正是半夜时分,荒原的风席卷而过,不知疲倦的磨砺这一座座土丘。
堡中,龙爷和二爷瘫在墙边,身子不受控制的抽搐。
对面,刁三爷黑衣长袍,端坐一把宽椅中,手里捧着一个空盒子:“大哥到底是提防着我,只见盒子不见青虎令。”
龙爷脸色发青,花白头发尽数洒落下来,双目犹如两柄利刃,直射刁三爷。
“刁三你忘恩负义,”二爷咬牙切齿咒骂,想要支撑着起来终究没办到,“没有大哥,你会活着?”
“哐”,那盒子被狠狠扔在地上,直接碎为两半。
刁三爷苍白脸上一笑,袍下两条长腿交叠:“我也不想,可你们这是将我往绝路上逼。沙岭河为界,给我那片贫瘠的荒漠,你们疼爱的五弟却能纵横河东?瞧,大哥二哥实在太过偏心。”
“凋涿,少说这些没用的,你想做什么我和大哥一清二楚。
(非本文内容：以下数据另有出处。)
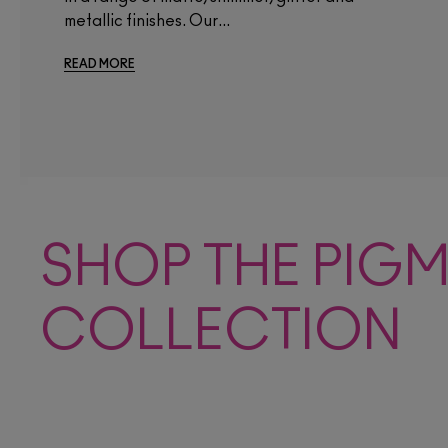
metallic finishes. Our...
READ MORE
SHOP THE PIG
COLLECTION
你们那部落早就灭亡,想复国也别拉着青虎帮陪葬!”二爷气得脸色涨红。
龙爷死死瞪着刁三爷:“你敢这么做,以为自己能走出去?青虎帮兄弟不可能放过你。”
刁三爷也不急,四平八稳地坐着:“你们不给我青虎令,偏去相信那个来历不明的小子?两位哥哥糊涂,我现在只能出手救青虎帮。”
“凋涿!”龙爷吼了一声。
“大哥别动气,这里是墓室,兄弟们听不见的。”刁三爷好心笑着相劝,“这小五真是过分,为了拿到青虎令,居然对两位哥哥动手?一会儿将他拿来,我便清理门户。”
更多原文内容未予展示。